Leaning On Fabled Heritage
“Although we are yet to achieve the financial results we believe are possible, I believe we are in an excellent position to deliver for our clients and grow our business in the new paradigm which is emerging from the pandemic,” Sanderson said. He cited more investor appetite for actively-managed investments, which include prominent portfolio manager Paul McNamara’s emerging market fund. “This plays to our strengths of delivering results beyond the ordinary, by thinking beyond the obvious,” Sanderson said, in a nod to its fabled heritage.
Sanderson took over one year after the Greensill scandal at GAM’s flagship bond fund run by Tim Haywood burst into the open. A whistleblower raised alarm internally, leading eventually to the company shutting the fund, sacking Haywood (the whistleblower was also let go, separately, due to spending cuts), and returning the remaining fund money to its investors. Two months ago, GAM paid £9.1 million ($12.3 million) to settle the matter with the U.K.‘s Financial Conduct Authority.
The good news is that Sanderson is progressing on cost-cutting targets, following a fourth annual net loss. The bad is that GAM is still spending far too much considering how much of its assets it manages in-house: more than half of its actively-managed investments are done through two long-term partners, Altanticomnium and Fermat.
It isn’t clear whether the departure of a big white-label client last year is an isolated incident, or the beginning of a wider trend out the door. The white-label business – where GAM manufactures a product for an institutional client to sell under its own brand name – manages more than two-thirds of GAM’s overall 100 billion francs in assets, but accounts for less than 16 percent of fees and commissions.
Lopsided Margins, Fees
The real money is in active investments like McNamara’s or a luxury fund overseen by veteran Swetha Ramachandran: this arm’s average fee margin of 51.3 basis points last year towers over the white-label business’ four points. It also lays bare that Sanderson will probably be forced to make more cuts: the company’s staff count of 605 people at year-end is unsustainable for GAM’s size, assets, and (lack of) profitability.
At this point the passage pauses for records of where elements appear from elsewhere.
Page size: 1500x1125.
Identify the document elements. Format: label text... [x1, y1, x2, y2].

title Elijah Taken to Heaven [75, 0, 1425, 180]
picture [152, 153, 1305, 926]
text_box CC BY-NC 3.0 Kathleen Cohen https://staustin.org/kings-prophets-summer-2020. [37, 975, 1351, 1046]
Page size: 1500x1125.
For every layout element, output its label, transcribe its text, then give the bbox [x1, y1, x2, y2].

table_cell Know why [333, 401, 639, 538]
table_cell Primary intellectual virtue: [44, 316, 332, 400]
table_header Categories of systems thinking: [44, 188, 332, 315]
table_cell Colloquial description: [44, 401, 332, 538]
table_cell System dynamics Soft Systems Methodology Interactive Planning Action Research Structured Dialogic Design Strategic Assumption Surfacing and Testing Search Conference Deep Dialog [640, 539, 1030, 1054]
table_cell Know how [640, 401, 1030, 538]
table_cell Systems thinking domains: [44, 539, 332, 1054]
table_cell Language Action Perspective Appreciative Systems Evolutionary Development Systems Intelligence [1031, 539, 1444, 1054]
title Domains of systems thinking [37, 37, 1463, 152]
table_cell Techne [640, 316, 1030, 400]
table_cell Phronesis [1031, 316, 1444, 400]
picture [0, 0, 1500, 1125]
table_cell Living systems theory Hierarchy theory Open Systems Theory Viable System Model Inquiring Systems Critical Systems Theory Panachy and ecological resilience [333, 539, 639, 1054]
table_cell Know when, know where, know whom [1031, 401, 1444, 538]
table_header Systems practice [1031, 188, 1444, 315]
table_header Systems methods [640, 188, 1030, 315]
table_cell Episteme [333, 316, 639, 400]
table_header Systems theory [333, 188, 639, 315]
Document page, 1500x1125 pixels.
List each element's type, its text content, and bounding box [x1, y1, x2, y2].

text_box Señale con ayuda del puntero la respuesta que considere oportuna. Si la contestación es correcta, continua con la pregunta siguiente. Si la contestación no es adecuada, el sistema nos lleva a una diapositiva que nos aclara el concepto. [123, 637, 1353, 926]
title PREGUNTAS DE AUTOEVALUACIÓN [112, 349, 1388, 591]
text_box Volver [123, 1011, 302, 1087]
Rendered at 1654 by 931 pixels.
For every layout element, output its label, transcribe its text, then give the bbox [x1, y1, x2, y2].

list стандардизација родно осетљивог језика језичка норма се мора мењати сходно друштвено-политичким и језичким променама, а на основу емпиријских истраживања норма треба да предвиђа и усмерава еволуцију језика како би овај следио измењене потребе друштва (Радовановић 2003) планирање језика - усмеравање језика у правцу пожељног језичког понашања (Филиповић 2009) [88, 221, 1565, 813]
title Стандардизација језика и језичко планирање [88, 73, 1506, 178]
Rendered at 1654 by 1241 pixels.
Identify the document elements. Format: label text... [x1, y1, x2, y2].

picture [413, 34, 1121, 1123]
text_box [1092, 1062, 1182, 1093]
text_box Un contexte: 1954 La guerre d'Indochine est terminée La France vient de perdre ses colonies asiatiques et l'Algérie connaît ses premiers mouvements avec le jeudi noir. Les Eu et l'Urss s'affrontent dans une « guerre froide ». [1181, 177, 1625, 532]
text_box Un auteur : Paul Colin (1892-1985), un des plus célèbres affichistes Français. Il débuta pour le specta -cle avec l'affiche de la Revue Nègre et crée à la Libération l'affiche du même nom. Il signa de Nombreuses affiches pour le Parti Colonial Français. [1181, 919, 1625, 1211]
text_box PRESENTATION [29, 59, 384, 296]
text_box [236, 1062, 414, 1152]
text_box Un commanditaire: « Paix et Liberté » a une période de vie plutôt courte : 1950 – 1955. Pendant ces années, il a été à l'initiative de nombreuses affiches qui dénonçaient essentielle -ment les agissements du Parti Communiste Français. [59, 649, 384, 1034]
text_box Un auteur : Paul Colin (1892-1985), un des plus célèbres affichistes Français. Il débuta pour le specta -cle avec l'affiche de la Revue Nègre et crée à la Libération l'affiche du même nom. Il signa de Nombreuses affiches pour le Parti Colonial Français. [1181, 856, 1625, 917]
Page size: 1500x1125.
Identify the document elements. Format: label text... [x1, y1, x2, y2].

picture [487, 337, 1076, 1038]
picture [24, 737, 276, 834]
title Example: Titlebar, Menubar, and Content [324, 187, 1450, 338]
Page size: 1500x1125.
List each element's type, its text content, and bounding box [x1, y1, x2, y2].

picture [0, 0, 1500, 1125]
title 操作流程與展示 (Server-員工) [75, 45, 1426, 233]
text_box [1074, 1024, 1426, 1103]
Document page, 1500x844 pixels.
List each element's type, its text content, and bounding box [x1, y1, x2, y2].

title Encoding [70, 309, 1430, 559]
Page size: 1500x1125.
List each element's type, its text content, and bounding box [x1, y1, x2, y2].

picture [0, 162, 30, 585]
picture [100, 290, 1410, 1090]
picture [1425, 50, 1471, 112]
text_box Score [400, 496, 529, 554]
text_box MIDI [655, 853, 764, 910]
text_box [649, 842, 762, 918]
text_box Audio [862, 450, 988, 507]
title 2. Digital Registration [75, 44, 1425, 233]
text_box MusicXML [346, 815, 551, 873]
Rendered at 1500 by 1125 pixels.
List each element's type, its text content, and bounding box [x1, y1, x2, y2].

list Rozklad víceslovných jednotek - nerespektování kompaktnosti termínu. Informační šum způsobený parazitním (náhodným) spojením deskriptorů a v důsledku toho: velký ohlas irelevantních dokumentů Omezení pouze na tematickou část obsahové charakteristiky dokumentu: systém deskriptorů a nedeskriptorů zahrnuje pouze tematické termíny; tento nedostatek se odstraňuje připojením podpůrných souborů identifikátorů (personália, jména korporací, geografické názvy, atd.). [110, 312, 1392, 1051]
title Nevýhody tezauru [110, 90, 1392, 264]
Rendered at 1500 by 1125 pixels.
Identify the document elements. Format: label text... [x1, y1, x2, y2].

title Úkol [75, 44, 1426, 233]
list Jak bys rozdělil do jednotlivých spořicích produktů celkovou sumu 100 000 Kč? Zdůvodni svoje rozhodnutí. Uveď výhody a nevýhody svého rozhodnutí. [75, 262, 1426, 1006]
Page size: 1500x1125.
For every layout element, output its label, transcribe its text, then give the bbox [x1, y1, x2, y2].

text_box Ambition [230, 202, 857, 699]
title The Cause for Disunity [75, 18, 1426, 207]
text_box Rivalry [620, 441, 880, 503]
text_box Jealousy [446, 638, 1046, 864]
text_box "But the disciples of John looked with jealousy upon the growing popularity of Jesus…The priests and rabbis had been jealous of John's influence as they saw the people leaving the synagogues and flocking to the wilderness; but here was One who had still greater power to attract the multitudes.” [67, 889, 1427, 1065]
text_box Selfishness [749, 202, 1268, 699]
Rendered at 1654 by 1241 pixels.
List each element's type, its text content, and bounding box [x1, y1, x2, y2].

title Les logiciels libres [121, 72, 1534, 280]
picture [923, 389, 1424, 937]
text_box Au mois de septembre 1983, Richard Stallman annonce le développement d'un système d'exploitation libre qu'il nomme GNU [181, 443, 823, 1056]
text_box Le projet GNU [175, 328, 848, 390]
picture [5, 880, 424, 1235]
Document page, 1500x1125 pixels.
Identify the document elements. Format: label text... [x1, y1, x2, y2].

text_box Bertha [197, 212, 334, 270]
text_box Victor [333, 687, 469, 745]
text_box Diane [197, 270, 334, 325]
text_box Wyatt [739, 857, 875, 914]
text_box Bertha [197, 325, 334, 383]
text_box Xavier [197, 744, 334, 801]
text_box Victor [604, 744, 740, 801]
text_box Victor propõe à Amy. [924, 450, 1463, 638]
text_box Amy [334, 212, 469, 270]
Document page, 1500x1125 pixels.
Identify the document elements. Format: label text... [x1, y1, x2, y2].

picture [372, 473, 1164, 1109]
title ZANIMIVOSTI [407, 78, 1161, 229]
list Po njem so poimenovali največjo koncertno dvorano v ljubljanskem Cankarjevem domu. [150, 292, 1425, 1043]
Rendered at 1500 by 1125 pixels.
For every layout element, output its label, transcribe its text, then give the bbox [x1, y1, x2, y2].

It isn’t clear whether Sanderson can make a go of new initiatives into wealth management, ESG, and private markets – all fiercely competitive areas. In recent months, more staff including Darren Nicholls, U.K risk chief; Ireland boss Ray Cullivan; and distribution veteran Daniel Durrer have moved on.
The sum total for investors is disheartening: GAM shares have shed 92 percent of their value in the last four years. It hasn’t paid a dividend since 2017, though it targets a minimum payout ratio of half of underlying profits. The question is whether GAM can hold onto the lucrative type of clients it needs long enough, until it returns to sustainable profits.